__TO DO__:
- a) In the notebook excerpt, what is printed when input_data is printed?
- b) Does each statement below agree with the notebook excerpt? Answer yes or no for each, quoting the deciding words.
(i) The code input is given the destination "/opt/ml/processing/input/code".
(ii) Execution still succeeds when job names are not unique.
(iii) The output data location uses the prefix "titanic/preprocess-data".

In the following cell, you will define the step that you will use in our first workflow.  Then you will create, visualize and execute the workflow. 

Steps relate to states in AWS Step Functions. For more information, see [States](https://docs.aws.amazon.com/step-functions/latest/dg/concepts-states.html) in the *AWS Step Functions Developer Guide*. For more information on the AWS Step Functions Data Science SDK APIs, see: https://aws-step-functions-data-science-sdk.readthedocs.io. 

## 4.1 Creating Pre-Processing step

In [57]:
input_data = "s3://{}/{}".format(v_s3_input_bucket,v_prefix_for_input_data)
input_code = "s3://{}/{}".format(v_s3_input_bucket,v_prefix_for_code_location)
output_data = "s3://{}/{}".format(v_s3_input_bucket,"titanic/preprocess-data")

inputs = [
    ProcessingInput(
        source=input_data, destination="/opt/ml/processing/input", input_name="input"
    ),
    ProcessingInput(
        source=input_code,
        destination="/opt/ml/processing/input/code",
        input_name="code",
    ),
]

outputs = [
    ProcessingOutput(
        source="/opt/ml/processing/train",
        destination="{}/{}".format(output_data,"train"),
        output_name="train_data",
    ),
    ProcessingOutput(
        source="/opt/ml/processing/test",
        destination="{}/{}".format(output_data, "test"),
        output_name="test_data",
    ),
    ProcessingOutput(
        source="/opt/ml/processing/validation",
        destination="{}/{}".format(output_data, "validation"),
        output_name="validation_data",
    ),
    ProcessingOutput(
        source="/opt/ml/processing/baselinemodeldrift",
        destination="{}/{}".format(output_data,"baselinemodeldrift"),
        output_name="baselinemodeldrift",
    ),
    ProcessingOutput(
        source="/opt/ml/processing/groundtruth",
        destination="{}/{}".format(output_data,"groundtruth"),
        output_name="groundtruth",
    ),
    
    ProcessingOutput(
        source="/opt/ml/processing/trainbase",
        destination="{}/{}".format(output_data,"trainbase"),
        output_name="trainbase",
    )   
]

In [58]:
print(input_data)

s3://ds-mlops-dev/titanic/data/input/inputdata.csv


In [59]:
# Generate unique names for Pre-Processing Job, Training Job, and Model Evaluation Job for the Step Functions Workflow
training_job_name = "Titanic-ll-training-{}".format(
    uuid.uuid1().hex
)  # Each Training Job requires a unique name
preprocessing_job_name = "Titanic-ll-preprocessing-{}".format(
    uuid.uuid1().hex
)  # Each Preprocessing job requires a unique name,
evaluation_job_name = "Titanic-ll-evaluation-{}".format(
    uuid.uuid1().hex
)  # Each Evaluation Job requires a unique name
scoring_job_name = "Titanic-ll-score-{}".format(
    uuid.uuid1().hex
)  # Each Evaluation Job requires a unique name

In [60]:
# SageMaker expects unique names for each job, model and endpoint.
# If these names are not unique the execution will fail. Pass these dynamically for each execution using placeholders.

__RECORDS__:

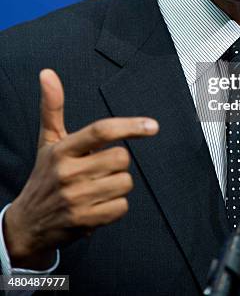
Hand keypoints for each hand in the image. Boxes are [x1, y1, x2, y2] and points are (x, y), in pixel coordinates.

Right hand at [4, 69, 158, 268]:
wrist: (26, 225)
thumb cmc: (45, 175)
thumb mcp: (48, 141)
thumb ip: (52, 106)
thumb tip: (47, 73)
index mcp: (62, 149)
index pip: (101, 131)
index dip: (130, 126)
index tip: (153, 126)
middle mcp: (68, 173)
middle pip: (121, 158)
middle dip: (118, 162)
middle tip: (101, 167)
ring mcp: (76, 198)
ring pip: (125, 183)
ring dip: (117, 185)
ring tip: (96, 188)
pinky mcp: (84, 221)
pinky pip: (121, 207)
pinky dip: (115, 206)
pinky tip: (98, 205)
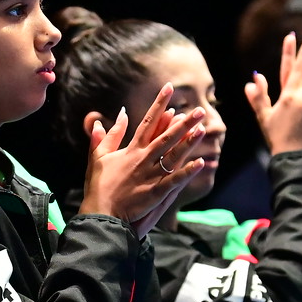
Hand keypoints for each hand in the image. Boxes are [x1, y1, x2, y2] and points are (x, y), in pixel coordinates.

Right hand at [80, 85, 206, 237]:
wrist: (99, 213)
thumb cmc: (98, 186)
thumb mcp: (98, 157)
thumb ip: (107, 136)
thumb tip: (112, 116)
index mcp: (131, 150)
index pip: (147, 122)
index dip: (159, 104)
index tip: (169, 88)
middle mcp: (142, 160)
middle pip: (166, 137)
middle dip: (184, 123)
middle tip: (199, 110)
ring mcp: (150, 176)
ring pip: (173, 155)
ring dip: (188, 142)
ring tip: (203, 129)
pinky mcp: (155, 193)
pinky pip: (174, 181)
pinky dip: (187, 172)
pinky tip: (201, 163)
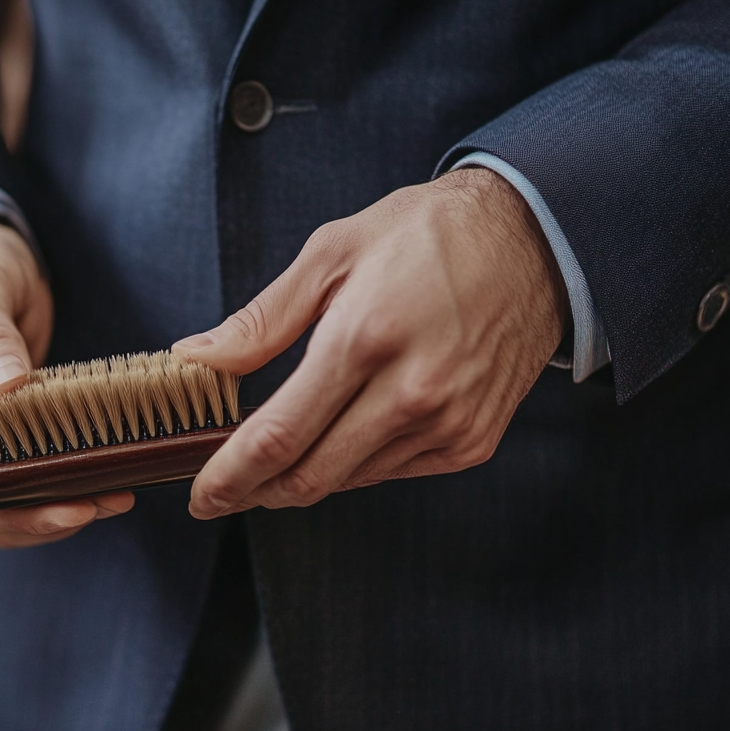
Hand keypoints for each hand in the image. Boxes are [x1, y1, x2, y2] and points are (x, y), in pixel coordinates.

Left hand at [172, 168, 569, 518]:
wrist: (533, 242)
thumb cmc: (424, 236)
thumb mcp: (330, 253)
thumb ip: (260, 320)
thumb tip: (196, 358)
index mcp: (364, 338)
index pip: (278, 435)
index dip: (230, 475)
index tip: (201, 495)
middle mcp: (411, 392)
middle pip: (309, 475)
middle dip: (255, 491)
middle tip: (222, 488)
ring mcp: (447, 423)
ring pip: (348, 480)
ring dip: (301, 476)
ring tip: (276, 452)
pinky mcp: (472, 441)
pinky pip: (391, 471)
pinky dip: (352, 463)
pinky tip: (341, 433)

__TASK RESULTS__:
- a) s3://ds-mlops-dev/titanic/data/input/inputdata.csv

- b)
(i) Yes: "destination="/opt/ml/processing/input/code","
(ii) No: "If these names are not unique the execution will fail."
(iii) Yes: "output_data = "s3://{}/{}".format(v_s3_input_bucket,"titanic/preprocess-data")"